Dans un parallélisme presque parfait avec la publication du « Manifeste Sansepolcrista », Antonio Gramsci ouvre les pages de « L’Ordine Nuovo » (mai 1919) par un appel célèbre :
« Instruisez-vous, car nous aurons besoin de toute notre intelligence. Agissez, car nous aurons besoin de tout notre enthousiasme. Organisez-vous, car nous aurons besoin de toutes nos forces ».
Gramsci était parfaitement clair sur le fait que les chances de succès d’une force qui voulait renverser un système capitaliste, qui était sorti presque indemne du plus grand conflit de tous les temps, nécessitaient certes de l’agitation et de la protestation (ce qui n’était pas difficile à réaliser dans une Italie où le mécontentement d’après-guerre était énorme), mais surtout de l’ « étude » (l’éducation) et de l’ « organisation ».
Un siècle s’est écoulé. Beaucoup de choses ont changé, mais le système socio-économique est le même et la phase est similaire : après avoir été profondément remaniée en 1945, elle est bordée par les anciens binaires à un rythme accéléré depuis les années 1980.
Nous nous trouvons aujourd’hui dans une situation qui rappelle beaucoup celle de 1914 : le début parfaitement incohérent d’une crise longue et destructrice. Le scénario le plus optimiste est celui d’un appauvrissement généralisé et d’une société plus violente, mais sans la destruction directe de la guerre chez nous.
Avec quelques années de crise énergétique, alimentaire et industrielle, l’Europe sera réduite à un fournisseur à bas coût de produits spécialisés pour l’industrie étasunienne. C’est le meilleur scénario possible. Les chances de ralentir le train qui arrive sont minimes.
Ce que l’on peut faire, c’est se préparer à être à la hauteur, à guider les pièces en chute libre afin qu’elles puissent servir de base à une future construction.
Et cela nécessite, comme le dit Gramsci, une FORMATION adéquate à l’interprétation des événements, pour éviter les dogmatismes et les rigidités qui empêchent de comprendre la force et le caractère du « système ». À ce stade, la personne qui reste ancrée dans les points de vue contradictoires de la gauche et de la droite, avec les dogmes relatifs, les gourous et les diabolisations, fait partie du problème. Le système anglo-étasuniens de domination financière capitaliste mondiale est une puissance en crise, mais il reste la plus grande puissance de la planète et est sujet à d’autres crises majeures.

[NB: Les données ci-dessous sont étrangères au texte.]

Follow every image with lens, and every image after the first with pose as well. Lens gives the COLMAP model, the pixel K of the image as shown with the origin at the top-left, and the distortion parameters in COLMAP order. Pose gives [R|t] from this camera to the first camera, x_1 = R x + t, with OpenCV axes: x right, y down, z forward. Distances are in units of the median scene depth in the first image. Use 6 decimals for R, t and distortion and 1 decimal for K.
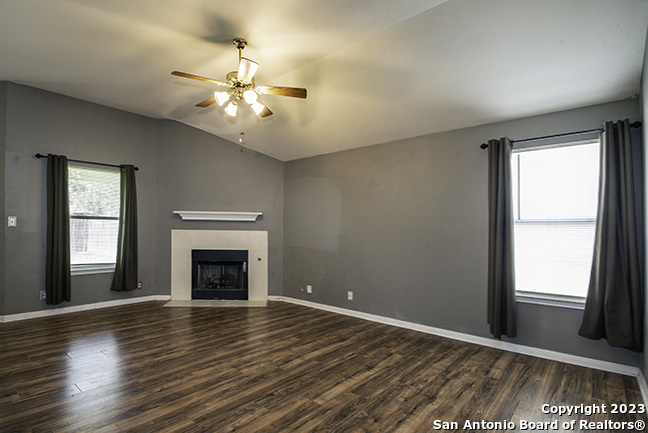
lens RADIAL K [[323.6, 0, 275.5], [0, 323.6, 229.4], [0, 0, 1]] dist [0.038108, -0.034043]
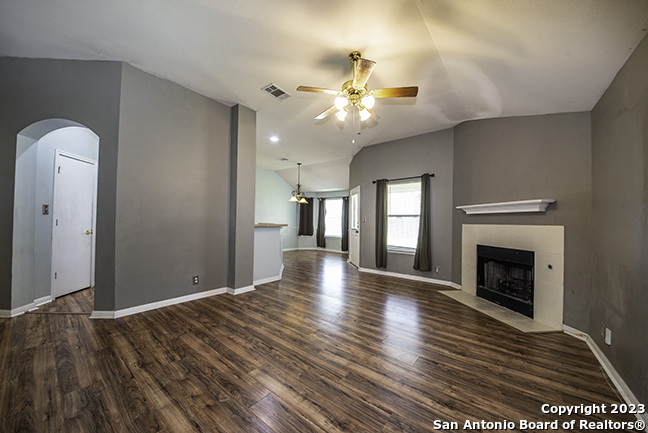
lens RADIAL K [[230.8, 0, 322.1], [0, 230.8, 221.1], [0, 0, 1]] dist [-0.015921, -0.000086]
pose [[0.111296, -0.016323, -0.993653, 0.446522], [-0.014024, 0.999740, -0.017994, 0.012757], [0.993688, 0.015938, 0.111038, 0.539487]]
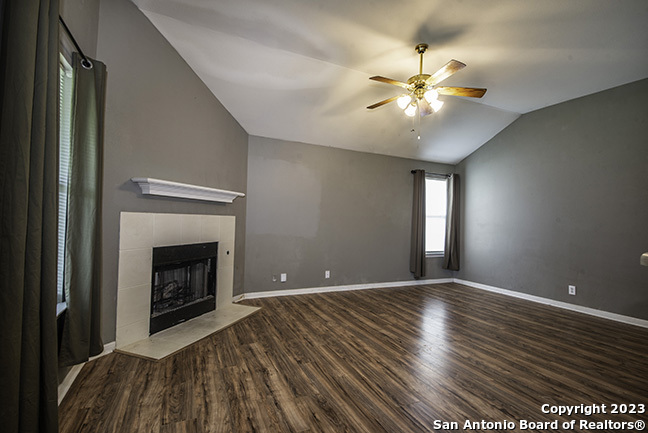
lens RADIAL K [[313.3, 0, 321.5], [0, 313.3, 210.7], [0, 0, 1]] dist [0.033836, -0.030336]
pose [[0.347967, 0.024100, 0.937197, -0.798717], [-0.032147, 0.999388, -0.013763, -0.005157], [-0.936956, -0.025339, 0.348529, 0.622970]]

Il est capable de persuader presque tout le monde, de presque tout, grâce à son contrôle capillaire des principaux centres médiatiques. Il est capable de corrompre quiconque a un prix et de menacer quiconque n’en a pas.
Il peut également changer rapidement de peau sur des questions « décoratives » et « superstructurelles » telles que tous les divers droits civils et droits humains, qu’il brandit aujourd’hui comme une massue lorsque cela est nécessaire, mais qu’il peut faire disparaître en un instant avec un conte de fées ad hoc, si une stratégie différente s’avère utile.
Il est crucial d’avoir une conscience culturelle de ce qui est essentiel et ce qui est contingent est crucial.
Et dans le second cas, toujours avec Gramsci, l’ORGANISATION est nécessaire. Ceux qui aspirent non pas à « renverser le système » (personne aujourd’hui n’a le physique du rôle pour le faire de manière directe, « révolutionnaire »), mais à accompagner son effondrement endogène partiel, à faire naître une nouvelle forme de vie, n’ont de chance d’y parvenir que s’ils prennent très au sérieux les obligations de l’organisation collective.
Ce que le « système » alimente scientifiquement, c’est l’INOCUITÉ (ignorance, désorientation) et la FRAGMENTATION (mort dans la sphère privée, méfiance mutuelle). Ce qu’il faut faire si nous voulons nous sauver, c’est retourner de toutes nos forces dans la direction opposée.